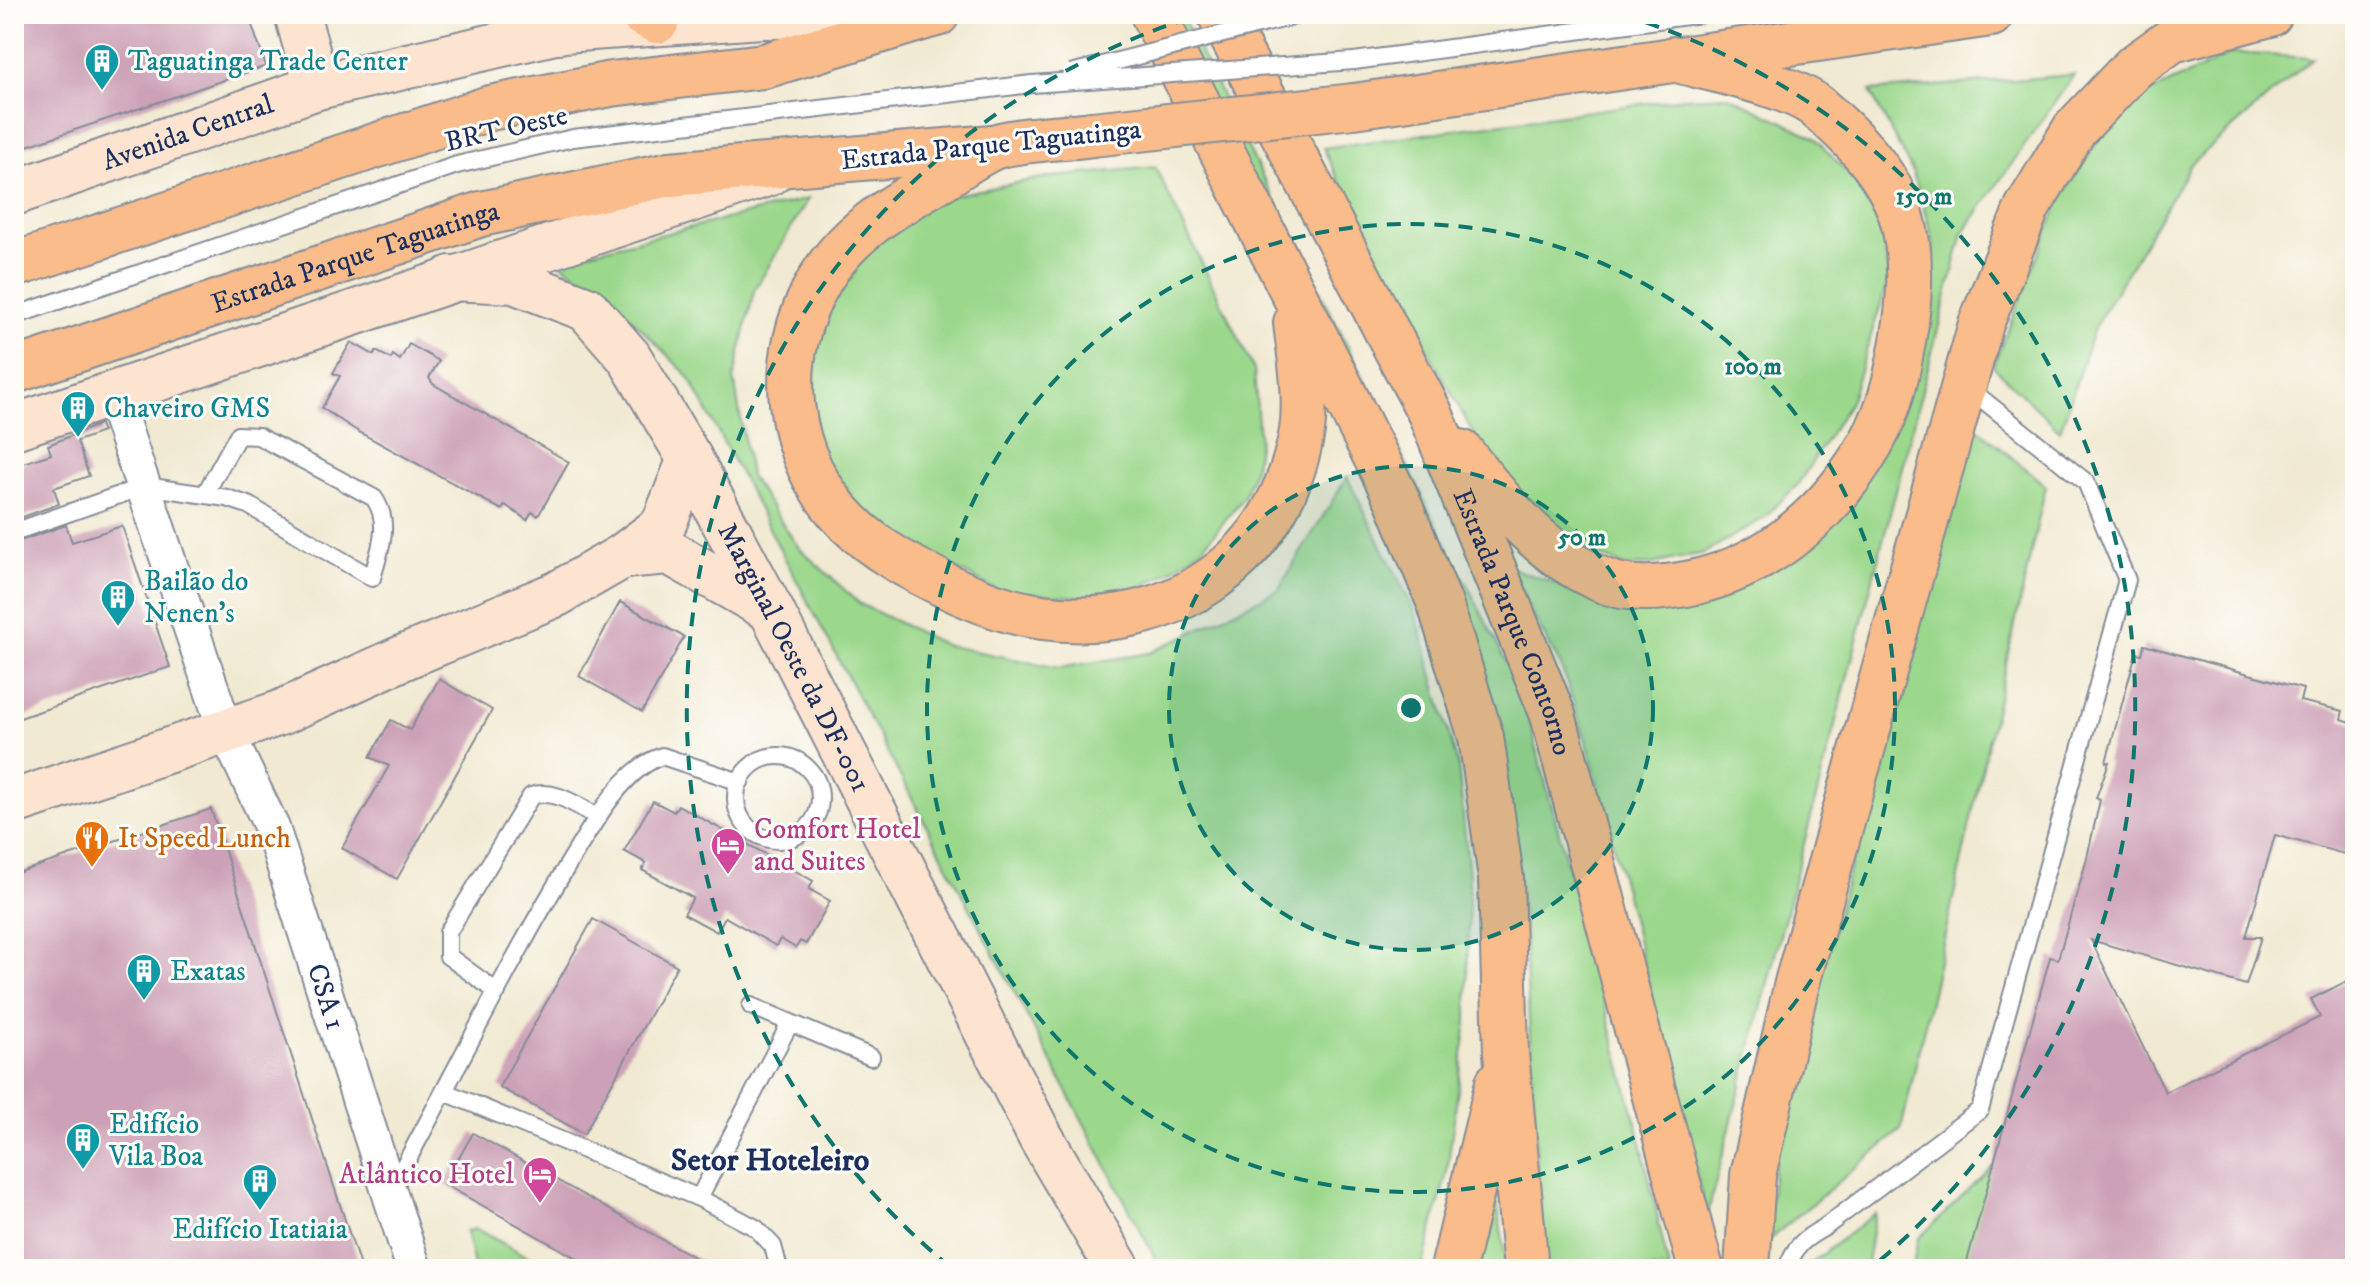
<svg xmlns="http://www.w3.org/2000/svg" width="2369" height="1283" font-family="'IM FELL DW Pica',serif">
<rect width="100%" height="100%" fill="#fdfcf7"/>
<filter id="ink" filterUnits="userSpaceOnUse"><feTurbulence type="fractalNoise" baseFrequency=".0125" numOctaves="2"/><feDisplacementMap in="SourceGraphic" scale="16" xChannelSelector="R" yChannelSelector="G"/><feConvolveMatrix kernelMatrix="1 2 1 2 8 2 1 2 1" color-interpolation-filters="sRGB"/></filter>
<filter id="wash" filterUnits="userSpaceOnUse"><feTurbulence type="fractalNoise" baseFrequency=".006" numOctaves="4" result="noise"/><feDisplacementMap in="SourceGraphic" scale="32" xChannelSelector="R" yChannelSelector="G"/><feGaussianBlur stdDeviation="1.8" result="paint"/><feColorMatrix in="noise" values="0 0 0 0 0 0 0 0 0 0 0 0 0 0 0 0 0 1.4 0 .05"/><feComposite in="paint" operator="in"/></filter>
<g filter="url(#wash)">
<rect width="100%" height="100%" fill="#f1e9d1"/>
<g fill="#9bd88c" stroke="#5b8475" stroke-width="2">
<path d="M 1163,14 L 1181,14 L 1522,694 L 1640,1138 L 1669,1269 L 1543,1269 L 1523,914 L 1491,705 Z"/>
<path d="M 2233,53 L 2313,58 L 2191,164 L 2094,328 L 2060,431 L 1993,366 L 2059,202 L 2119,107 Z"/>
<path d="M 2074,75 L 1963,233 L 1707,1216 L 1590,752 L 1561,666 L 1506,566 L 1616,605 L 1727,595 L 1916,365 L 1931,296 L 1933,240 L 1913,173 L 1870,91 Z"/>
<path d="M 1729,96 L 1814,137 L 1852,178 L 1880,222 L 1889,278 L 1850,402 L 1798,484 L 1764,518 L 1704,553 L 1652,564 L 1626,567 L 1567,542 L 1496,475 L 1363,231 L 1323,148 L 1684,98 Z"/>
<path d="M 1155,167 L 1254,370 L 1259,438 L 1255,466 L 1245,495 L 1202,549 L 1164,575 L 1129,592 L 1093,598 L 999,591 L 874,526 L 816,449 L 808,340 L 862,249 L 934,199 L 1042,178 Z"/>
<path d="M 808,199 L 754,291 L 734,378 L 750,476 L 799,548 L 860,604 L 945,645 L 1059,668 L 1150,653 L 1278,590 L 1347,477 L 1415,612 L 1458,766 L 1469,877 L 1467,1021 L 1447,1172 L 1422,1269 L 1161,1269 L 689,377 L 629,316 L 557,260 Z"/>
<path d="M 1969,421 L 2046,486 L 1901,1130 L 1765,1243 L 1778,1138 Z"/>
<path d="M 1997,1163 L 1971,1269 L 1912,1269 L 1918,1239 Z"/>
<path d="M 1495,1189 L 1507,1269 L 1473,1269 Z"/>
<path d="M 1875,1213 L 1866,1269 L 1804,1269 Z"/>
<path d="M 476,1229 L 551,1269 L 475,1269 L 466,1231 Z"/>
</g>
<g id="blocks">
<g fill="#cca0b6">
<path d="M 14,14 L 248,14 L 266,66 L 24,147 L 14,117 Z"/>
<path d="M 351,342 L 374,355 L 376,351 L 391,359 L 393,355 L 400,360 L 409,344 L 439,361 L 429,378 L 433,384 L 569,462 L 538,516 L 532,512 L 527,520 L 505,505 L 502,510 L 357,431 L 322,408 L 340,376 L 333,373 Z"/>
<path d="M 100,424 L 103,432 L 77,441 L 89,476 L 54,488 L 59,504 L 14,520 L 14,466 L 51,454 L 48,445 Z"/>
<path d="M 66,525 L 72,542 L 122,526 L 170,667 L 14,720 L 14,543 Z"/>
<path d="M 620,602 L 684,637 L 642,712 L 579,676 Z"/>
<path d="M 2144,645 L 2303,689 L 2300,701 L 2343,711 L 2341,719 L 2355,723 L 2355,857 L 2275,835 L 2246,937 L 2261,937 L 2246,985 L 2091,940 L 2165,1092 L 2320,1017 L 2311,999 L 2355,977 L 2355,1269 L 1965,1269 L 2050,957 L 2058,959 L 2086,862 L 2100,800 L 2096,798 L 2109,762 L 2106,762 L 2136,653 L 2142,654 Z"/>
<path d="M 439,679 L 492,710 L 397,879 L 342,848 L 389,766 L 370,757 L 391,720 L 410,730 Z"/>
<path d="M 653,801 L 674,812 L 678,805 L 813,881 L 809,889 L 830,901 L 806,944 L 800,941 L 796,948 L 780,939 L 776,946 L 725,917 L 717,932 L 684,914 L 693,898 L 642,870 L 646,863 L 624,851 Z"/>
<path d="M 211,809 L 361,1269 L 14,1269 L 14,874 Z"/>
<path d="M 593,919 L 677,966 L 584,1134 L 499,1087 Z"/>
<path d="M 473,1133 L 610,1210 L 715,1269 L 596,1269 L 444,1184 Z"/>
</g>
</g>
</g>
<g filter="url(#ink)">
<use href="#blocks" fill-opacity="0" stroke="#868c98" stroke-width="2"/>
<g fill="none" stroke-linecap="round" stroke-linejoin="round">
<g stroke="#868c98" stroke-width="20">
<g id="lane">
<path d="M 1354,61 L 1702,14"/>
<path d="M 14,316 L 457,165 L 573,138 L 1032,84"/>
<path d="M 14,532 L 145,486 L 227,498 L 248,505 L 372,578 C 379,552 392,523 374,498 L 258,436 L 238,435 L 205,494"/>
<circle cx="778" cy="798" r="42"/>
<path d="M 497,992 L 448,956 L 448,932 L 531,796 C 555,788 577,806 598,817"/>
<path d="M 751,1006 L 871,1057"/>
<path d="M 445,1092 L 699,1198 L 756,1228 L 773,1246 L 779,1269"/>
<path d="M 391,1190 C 459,1067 520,937 597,818 C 612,795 634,765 662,756 L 740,782"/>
<path d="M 699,1198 L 790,1023"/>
<path d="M 1787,1269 C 1794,1246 1805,1238 1825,1227 L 1980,1110 L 2127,580 L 2086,482 L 1967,387"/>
</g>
</g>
<g stroke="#868c98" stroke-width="38">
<g id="street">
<path id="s1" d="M 113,396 L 225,729 L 272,828 L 414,1269"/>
</g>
</g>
<g stroke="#868c98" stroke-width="48">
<g id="secondary">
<path d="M 297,14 L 317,87"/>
<path id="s2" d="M 14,193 L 317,87 L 563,30 L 762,16 L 915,15"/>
<path id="s3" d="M 451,278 L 514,281 L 587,309 L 629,357 L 690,459 L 771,610 L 1040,1136 L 1118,1269"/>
<path d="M 14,427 L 770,173"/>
<path d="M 623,556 L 669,552 L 771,610"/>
<path d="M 14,802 L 280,713 L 409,655 L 557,594 L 623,556 L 663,526 L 690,459"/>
</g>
</g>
<g stroke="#868c98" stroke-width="48">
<g id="primary">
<path d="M 14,265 L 490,108 L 611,84 L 764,66 L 932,15"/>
<path id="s4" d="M 14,371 L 481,214 L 670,174 L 993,147"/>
</g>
</g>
<g stroke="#868c98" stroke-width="48">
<g id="highway">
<path d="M 642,14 L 657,21"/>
<path d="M 1153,14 L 1397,499 L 1440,604 L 1481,737 L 1501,878 L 1506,1053 L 1526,1269"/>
<path id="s5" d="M 1220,14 L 1430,413 L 1553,715 L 1701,1269"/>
<path d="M 932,15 L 937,14"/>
<path d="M 1354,106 L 1991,14"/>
<path d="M 1092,134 C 1067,138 1012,139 991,148 C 974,156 958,168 942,178 C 896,205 849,231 821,278 C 773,357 783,457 849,523 C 876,550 912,569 945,585 C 976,600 1008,613 1042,617 C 1171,634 1280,561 1302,431 C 1307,396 1300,357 1296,323"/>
<path d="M 1461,452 C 1502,503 1539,553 1602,580 C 1630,593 1668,588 1696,582 C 1772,564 1832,511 1871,443 C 1892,407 1900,362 1906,322 C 1911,283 1912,234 1894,197 C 1878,162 1846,131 1816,106 C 1788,84 1709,69 1673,59"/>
<path d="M 1453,1269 L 1498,1083"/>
<path d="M 1747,1269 L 1753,1175 L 1797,983 L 1981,324 L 2027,208 L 2075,129 L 2134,67 L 2172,40 L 2270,14"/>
</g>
</g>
<use href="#lane" stroke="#fff" stroke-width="16"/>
<use href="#street" stroke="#fff" stroke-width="34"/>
<use href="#secondary" stroke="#fde4d0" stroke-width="44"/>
<use href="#primary" stroke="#f9bc8a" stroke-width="44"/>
<use href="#highway" stroke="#f9bc8a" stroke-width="44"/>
<g stroke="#868c98" stroke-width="20" stroke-linecap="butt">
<g id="lane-bridge">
<path d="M 1071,73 L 1302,14"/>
<path d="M 1032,84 L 1354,61"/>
</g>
</g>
<g stroke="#868c98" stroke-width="48" stroke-linecap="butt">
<path id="highway-bridge" d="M 1092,134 L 1354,106"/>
</g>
<use href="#lane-bridge" stroke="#fff" stroke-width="16"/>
<use href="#highway-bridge" stroke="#f9bc8a" stroke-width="44"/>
</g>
</g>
<circle cx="1411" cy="708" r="242" fill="#0f766e" fill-opacity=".12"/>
<g fill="none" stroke="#0f766e" stroke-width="4" stroke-dasharray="14 10">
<circle cx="1411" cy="708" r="242"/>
<circle cx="1411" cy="708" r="484"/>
<path d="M950 1267A725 725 0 0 1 1199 15M1623 15A725 725 0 0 1 1872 1267"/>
</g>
<defs>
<g id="building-pin" transform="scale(1.8)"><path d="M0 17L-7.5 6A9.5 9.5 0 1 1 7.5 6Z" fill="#0f9aa8" stroke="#fdfcf7"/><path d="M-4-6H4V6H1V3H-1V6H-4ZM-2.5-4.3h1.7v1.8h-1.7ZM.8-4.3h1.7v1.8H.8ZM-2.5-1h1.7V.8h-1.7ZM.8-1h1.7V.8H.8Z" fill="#fff"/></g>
<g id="restaurant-pin" transform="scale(1.8)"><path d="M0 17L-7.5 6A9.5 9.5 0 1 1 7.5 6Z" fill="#e8710a" stroke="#fdfcf7"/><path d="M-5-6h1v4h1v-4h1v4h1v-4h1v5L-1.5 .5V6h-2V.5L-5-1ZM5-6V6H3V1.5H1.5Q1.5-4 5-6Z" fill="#fff"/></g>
<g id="hotel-pin" transform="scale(1.8)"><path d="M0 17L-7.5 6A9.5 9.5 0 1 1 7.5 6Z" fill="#d1479c" stroke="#fdfcf7"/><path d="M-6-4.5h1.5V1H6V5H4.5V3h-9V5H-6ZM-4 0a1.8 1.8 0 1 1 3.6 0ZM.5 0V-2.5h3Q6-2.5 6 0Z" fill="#fff"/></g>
</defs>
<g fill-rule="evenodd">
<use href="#building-pin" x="102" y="61"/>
<use href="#building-pin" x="78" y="408"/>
<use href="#building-pin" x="118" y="597"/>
<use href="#restaurant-pin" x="92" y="838"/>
<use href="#hotel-pin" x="728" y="845"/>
<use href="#building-pin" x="144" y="971"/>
<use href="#building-pin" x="83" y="1140"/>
<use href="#hotel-pin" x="540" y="1174"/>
<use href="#building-pin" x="260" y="1181"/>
</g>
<g text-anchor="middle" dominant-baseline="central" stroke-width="6" stroke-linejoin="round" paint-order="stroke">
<g font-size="28" fill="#0d838f" stroke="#fdfcf7" text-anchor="start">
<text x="128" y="61">Taguatinga Trade Center</text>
<text x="104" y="408">Chaveiro GMS</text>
<text x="144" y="581">Bailão do<tspan x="144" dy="32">Nenen's</tspan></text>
<text x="170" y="971">Exatas</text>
<text x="109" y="1124">Edifício<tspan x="109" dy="32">Vila Boa</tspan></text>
<text x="260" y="1229" text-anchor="middle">Edifício Itatiaia</text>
</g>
<g font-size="28" fill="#1b2f5e" stroke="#fdfcf7">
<text transform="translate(506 129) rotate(-13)">BRT Oeste</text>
<text stroke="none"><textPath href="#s2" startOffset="184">Avenida Central</textPath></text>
<text transform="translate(991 145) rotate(-6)">Estrada Parque Taguatinga</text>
<text stroke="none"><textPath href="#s4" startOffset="360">Estrada Parque Taguatinga</textPath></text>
<text stroke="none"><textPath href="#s5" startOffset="676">Estrada Parque Contorno</textPath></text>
<text stroke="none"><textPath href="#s3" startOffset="548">Marginal Oeste da DF-001</textPath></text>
<text stroke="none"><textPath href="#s1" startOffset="638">CSA 1</textPath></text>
</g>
<g font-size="28" fill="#b23c85" stroke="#fdfcf7" text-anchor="start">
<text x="754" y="829">Comfort Hotel<tspan x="754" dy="32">and Suites</tspan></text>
<text x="514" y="1174" text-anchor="end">Atlântico Hotel</text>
</g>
<g font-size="28" fill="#c56008" stroke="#fdfcf7" text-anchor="start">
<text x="118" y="838">It Speed Lunch</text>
</g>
<g font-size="32" font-weight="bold" fill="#1b2f5e" stroke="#fdfcf7">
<text x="770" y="1161">Setor Hoteleiro</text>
</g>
</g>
<circle cx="1411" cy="708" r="12" fill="#0f766e" stroke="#fdfcf7" stroke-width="4"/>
<g font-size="24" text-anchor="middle" font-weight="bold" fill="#0f766e" stroke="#fdfcf7" stroke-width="6" stroke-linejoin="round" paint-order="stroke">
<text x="1924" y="204">150 m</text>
<text x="1753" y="374">100 m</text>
<text x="1582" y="545">50 m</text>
</g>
<rect width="2369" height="1283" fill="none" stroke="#fdfcf7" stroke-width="48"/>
</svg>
++++++++
### REQUIRED ACTION
An answer is complete only when it holds every line above containing the string "feTurbulence".

### TASK RESULT
<filter id="ink" filterUnits="userSpaceOnUse"><feTurbulence type="fractalNoise" baseFrequency=".0125" numOctaves="2"/><feDisplacementMap in="SourceGraphic" scale="16" xChannelSelector="R" yChannelSelector="G"/><feConvolveMatrix kernelMatrix="1 2 1 2 8 2 1 2 1" color-interpolation-filters="sRGB"/></filter>
<filter id="wash" filterUnits="userSpaceOnUse"><feTurbulence type="fractalNoise" baseFrequency=".006" numOctaves="4" result="noise"/><feDisplacementMap in="SourceGraphic" scale="32" xChannelSelector="R" yChannelSelector="G"/><feGaussianBlur stdDeviation="1.8" result="paint"/><feColorMatrix in="noise" values="0 0 0 0 0 0 0 0 0 0 0 0 0 0 0 0 0 1.4 0 .05"/><feComposite in="paint" operator="in"/></filter>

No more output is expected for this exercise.